To: Dan3 who wrote (228283)3/17/2007 8:13:16 AM
From: aleph0Respond to of 275872
 
Dan3 .. I agree with your viewpoint.
That was my whole point about my thesis : P/E + Public offering.


If a company with $5 Billion in assets issues $5 Billion in stock to pay for an additional $5 Billion in assets, each stock share continues to "own" the same value in assets.

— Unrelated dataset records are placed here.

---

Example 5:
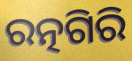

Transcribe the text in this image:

ରତ୍ନଗିରି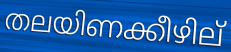
തലയിണക്കീഴില്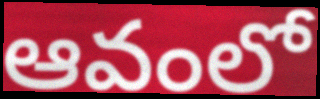
ఆవంలోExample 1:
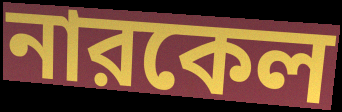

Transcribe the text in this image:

নারকেল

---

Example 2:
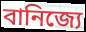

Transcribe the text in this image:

বানিজ্যে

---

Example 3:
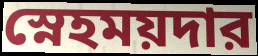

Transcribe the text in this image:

স্নেহময়দার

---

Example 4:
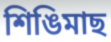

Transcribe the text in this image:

শিঙিমাছ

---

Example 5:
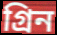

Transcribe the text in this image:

গ্রিন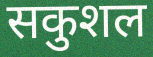
सकुशल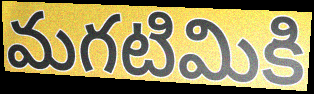
మగటిమికి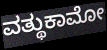
ವತ್ಥುಕಾಮೋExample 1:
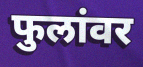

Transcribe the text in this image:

फुलांवर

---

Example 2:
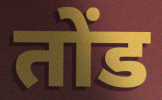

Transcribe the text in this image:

तोंड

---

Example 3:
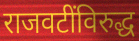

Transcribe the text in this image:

राजवटींविरुद्ध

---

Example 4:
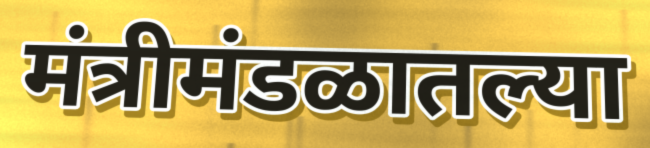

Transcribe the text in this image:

मंत्रीमंडळातल्या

If a company's stock price is depressed due to doubts that it will be able to finance continued expansion, and it then sells new shares of stock that finance continued expansion, the price may go up because the doubt is gone (risk has been removed


I am still waiting for the announcement !
The current 14$ trading-flat-platform is imo obviously a Key.
a) either Short positions are being taken up, whilst carefully holding the price at 14$
b) a 3rd. party is accumulating for D-Day.
c) a possible drop in the stock-price is usual for such announcements, hence the Short positions.

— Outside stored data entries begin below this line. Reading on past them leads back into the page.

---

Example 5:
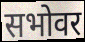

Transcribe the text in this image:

सभोवर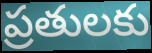
ప్రతులకు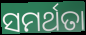
ସମର୍ଥତାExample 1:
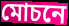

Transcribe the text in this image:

মোচনে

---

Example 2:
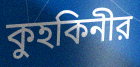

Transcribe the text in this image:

কুহকিনীর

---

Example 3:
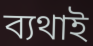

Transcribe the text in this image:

ব্যথাই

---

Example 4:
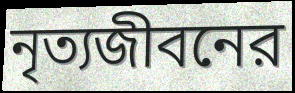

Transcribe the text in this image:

নৃত্যজীবনের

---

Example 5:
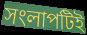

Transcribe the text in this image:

সংলাপটিই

My guess is that a P/E investment coupled with a public offering will great support againt a possibly too-aggressive stock-price depreciation - due to the typical WS & Public reaction to such news.



To: Dan3 who wrote (228283)3/17/2007 4:41:56 PM
From: niceguy767Read Replies (1) | Respond to of 275872
 
It's kinda tough for a company that is suffering financial difficulty (i.e. looking at $100M to $200M losses in each of the next 2 quarters) to find buyers of common shares to reduce its debt load and not experience some significant negative price impact on current price, i.e. $14.

The best reason for selling common is for expansion or to build a war chest for expansion. In such cases, the positive case makes some sense.

It's too late for AMD to sell the sizzle of the ATI deal and in retrospect, it looks like AMD paid about 2X what ATI was worth.

What I'm getting at is that the idea of floating a $2.5B offering of $14 common shares just doesn't fly for me given the current state of financial hardship at AMD.

Seems to me that any large investor in AMD at this point will demand something more than common shares for taking on such significant risk. I'm guessing convertible shares and with a hefty coupon rate and I wouldn't be betting on those to hold AMD at $14, once the "issue buzz" were to subside.

The re-energized level of competition from INTC combined with the current "financial pickle" that AMD finds itself in doesn't make and significant new offering, convertible or other, a slam dunk at $14 by any means.



To: Dan3 who wrote (228283)3/18/2007 11:23:53 PM
From: TenchusatsuRead Replies (1) | Respond to of 275872
 
Dan, > If a company with $5 Billion in assets issues $5 Billion in stock to pay for an additional $5 Billion in assets, each stock share continues to "own" the same value in assets.

But then each stock share represents a lower portion of the earnings.

Which is fine if a doubling of assets leads to a doubling of earnings, but that's highly in doubt with AMD these days.

Tenchusatsu



To: Dan3 who wrote (228283)3/19/2007 1:02:44 AM
From: dougSF30Read Replies (1) | Respond to of 275872
 
If a company with $5 Billion in assets issues $5 Billion in stock to pay for an additional $5 Billion in assets, each stock share continues to "own" the same value in assets.

So? A stock's price is not based solely on assets. The multiple would crash, and the market cap after the issuance would not be double the previous market cap. Far from it.